I am currently doing a course in Digital Skills, which encompasses a wide variety of topics all related to design and using the web, from graphic design and typography to blogging and website design. We’re on day three. It’s been a while since I’ve had a regular place to commute to on a daily basis I’m realising. I miss pottering at home and having lunch with my own food, cooked in my own kitchen and with endless cups of herbal teas, but when the sun is out, cycling across town on the seafront is an absolute delight.
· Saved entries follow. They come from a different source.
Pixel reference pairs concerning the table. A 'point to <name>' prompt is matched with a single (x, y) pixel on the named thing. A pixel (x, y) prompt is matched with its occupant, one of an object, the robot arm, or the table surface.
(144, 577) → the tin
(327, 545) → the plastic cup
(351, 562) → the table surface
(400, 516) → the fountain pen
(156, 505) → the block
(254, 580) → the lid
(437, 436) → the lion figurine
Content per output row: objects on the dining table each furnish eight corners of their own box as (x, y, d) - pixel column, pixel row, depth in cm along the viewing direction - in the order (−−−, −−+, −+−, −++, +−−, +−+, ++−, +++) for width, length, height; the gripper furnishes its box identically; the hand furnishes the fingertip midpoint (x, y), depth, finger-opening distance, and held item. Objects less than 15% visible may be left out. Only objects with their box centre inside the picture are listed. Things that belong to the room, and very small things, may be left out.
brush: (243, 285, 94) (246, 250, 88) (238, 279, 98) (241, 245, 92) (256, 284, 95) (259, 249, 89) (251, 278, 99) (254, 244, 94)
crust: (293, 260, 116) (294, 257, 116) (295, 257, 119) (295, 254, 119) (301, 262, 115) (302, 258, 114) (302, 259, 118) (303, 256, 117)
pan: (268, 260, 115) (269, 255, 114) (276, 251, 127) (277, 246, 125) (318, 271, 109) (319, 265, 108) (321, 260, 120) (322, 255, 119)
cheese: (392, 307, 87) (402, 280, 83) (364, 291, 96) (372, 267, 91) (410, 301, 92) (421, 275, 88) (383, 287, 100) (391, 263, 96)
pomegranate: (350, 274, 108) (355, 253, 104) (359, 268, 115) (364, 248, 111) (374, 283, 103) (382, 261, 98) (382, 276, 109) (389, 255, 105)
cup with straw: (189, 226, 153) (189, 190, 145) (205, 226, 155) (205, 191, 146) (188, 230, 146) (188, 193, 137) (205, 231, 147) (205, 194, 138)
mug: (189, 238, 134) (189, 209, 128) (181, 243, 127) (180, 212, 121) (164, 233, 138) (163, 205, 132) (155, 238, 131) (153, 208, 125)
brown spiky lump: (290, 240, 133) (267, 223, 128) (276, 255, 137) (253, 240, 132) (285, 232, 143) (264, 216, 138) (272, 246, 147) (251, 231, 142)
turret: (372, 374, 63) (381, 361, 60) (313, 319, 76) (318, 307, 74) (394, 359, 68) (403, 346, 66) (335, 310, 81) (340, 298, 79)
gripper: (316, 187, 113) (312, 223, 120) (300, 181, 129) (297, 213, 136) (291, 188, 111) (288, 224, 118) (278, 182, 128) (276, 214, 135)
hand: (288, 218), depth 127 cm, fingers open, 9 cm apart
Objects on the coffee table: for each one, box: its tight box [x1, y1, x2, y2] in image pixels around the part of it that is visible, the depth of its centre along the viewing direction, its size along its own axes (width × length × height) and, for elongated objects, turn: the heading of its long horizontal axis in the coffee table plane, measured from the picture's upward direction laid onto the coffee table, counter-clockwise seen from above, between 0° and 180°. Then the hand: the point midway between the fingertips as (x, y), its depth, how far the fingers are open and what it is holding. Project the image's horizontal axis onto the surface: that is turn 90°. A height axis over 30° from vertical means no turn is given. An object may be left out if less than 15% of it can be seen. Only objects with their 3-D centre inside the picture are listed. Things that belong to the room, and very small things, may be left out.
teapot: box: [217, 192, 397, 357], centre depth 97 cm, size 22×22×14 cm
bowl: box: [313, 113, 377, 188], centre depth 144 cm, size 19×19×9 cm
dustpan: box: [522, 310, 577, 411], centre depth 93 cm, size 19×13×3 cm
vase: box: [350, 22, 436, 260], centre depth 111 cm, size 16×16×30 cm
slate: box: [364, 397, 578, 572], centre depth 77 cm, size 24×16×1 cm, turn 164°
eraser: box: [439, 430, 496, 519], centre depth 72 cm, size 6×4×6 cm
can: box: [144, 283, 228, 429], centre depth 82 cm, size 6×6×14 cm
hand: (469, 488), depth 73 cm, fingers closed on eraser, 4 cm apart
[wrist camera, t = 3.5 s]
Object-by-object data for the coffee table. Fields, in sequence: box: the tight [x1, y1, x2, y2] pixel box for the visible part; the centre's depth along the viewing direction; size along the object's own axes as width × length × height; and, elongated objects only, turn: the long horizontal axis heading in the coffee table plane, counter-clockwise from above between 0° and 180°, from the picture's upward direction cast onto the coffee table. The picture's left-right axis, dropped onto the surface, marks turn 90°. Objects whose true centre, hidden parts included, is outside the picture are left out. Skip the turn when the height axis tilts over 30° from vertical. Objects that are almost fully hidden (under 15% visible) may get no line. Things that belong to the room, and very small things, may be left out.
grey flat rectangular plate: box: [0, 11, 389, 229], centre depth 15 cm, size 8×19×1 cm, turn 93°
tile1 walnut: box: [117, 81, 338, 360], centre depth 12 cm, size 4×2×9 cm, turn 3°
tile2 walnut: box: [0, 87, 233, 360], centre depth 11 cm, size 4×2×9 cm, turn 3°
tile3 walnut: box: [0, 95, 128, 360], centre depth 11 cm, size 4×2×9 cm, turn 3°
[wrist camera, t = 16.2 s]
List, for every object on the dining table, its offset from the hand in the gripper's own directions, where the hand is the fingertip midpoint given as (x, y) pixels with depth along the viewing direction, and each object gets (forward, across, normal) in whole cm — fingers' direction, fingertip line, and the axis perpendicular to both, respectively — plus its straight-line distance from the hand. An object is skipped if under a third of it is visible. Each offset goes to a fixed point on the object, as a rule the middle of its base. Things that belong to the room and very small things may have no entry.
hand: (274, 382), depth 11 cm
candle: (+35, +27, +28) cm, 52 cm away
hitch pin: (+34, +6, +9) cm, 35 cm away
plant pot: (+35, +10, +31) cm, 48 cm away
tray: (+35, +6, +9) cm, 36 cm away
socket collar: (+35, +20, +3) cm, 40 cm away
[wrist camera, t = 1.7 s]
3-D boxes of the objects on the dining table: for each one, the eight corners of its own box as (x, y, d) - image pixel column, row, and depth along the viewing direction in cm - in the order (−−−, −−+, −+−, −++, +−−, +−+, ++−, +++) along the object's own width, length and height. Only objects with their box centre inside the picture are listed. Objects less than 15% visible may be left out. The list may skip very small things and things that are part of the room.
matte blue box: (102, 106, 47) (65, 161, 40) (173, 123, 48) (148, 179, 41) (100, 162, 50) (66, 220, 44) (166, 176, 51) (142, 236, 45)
The course is quite interesting and I do hope will add to the feathers on my bow, as they say, and I’ll be writing more on it soon, but what came to mind today as I was pondering what topic I’d like to explore for my next blog post, far overdue - yes, I know, life has been rather hectic, but I have certainly been acquiring material to use for future posts, so look out - something wonderful happened on my lunch break which directed me straight to where I’d like to commence writing in this new calendar year.
I crossed the road from the centre where the course is being held and headed to Taj, a new branch of a classic here in Brighton, indian-based organic and alternative foodstore. I enter and already the colours, variety and choice of alternative brands and food products delight my eyes. I can breathe in places like this, not so much in ASDA or any other supermarket to be honest. My eyes can’t take the lights and well, just everything about it, not to mention the overuse of plastic wrapping absolutely anything fresh, even bananas, which I have never understood and never will. In fact, when I still shopped regularly in these larger supermarkets, I had got to a point where the only way I could make it round the store floor was to put on my headphones and literally boogy my way in my own little world, oblivious to the marketing ads screaming over the loud speaker, the in-store messages and the boisterously bored kid desperately trying to get out of the tiny seat at the front of the trolley - he needs his own headphones and he’ll then just be able to chill and boogie away, I am sure of it.

As I make my way through Taj, I find myself being guided to the delicatessen stand. I realise that this is exactly what I fancy for lunch so I treat myself to a spinach and paneer curry with a really tasty-looking cumin rice. As I wait for my dish to be reheated, Indian music comes on and I just cannot help moving my body. The groove, rhythm, vocal melisma are hypnotic and energising. It’s automatic and immediate.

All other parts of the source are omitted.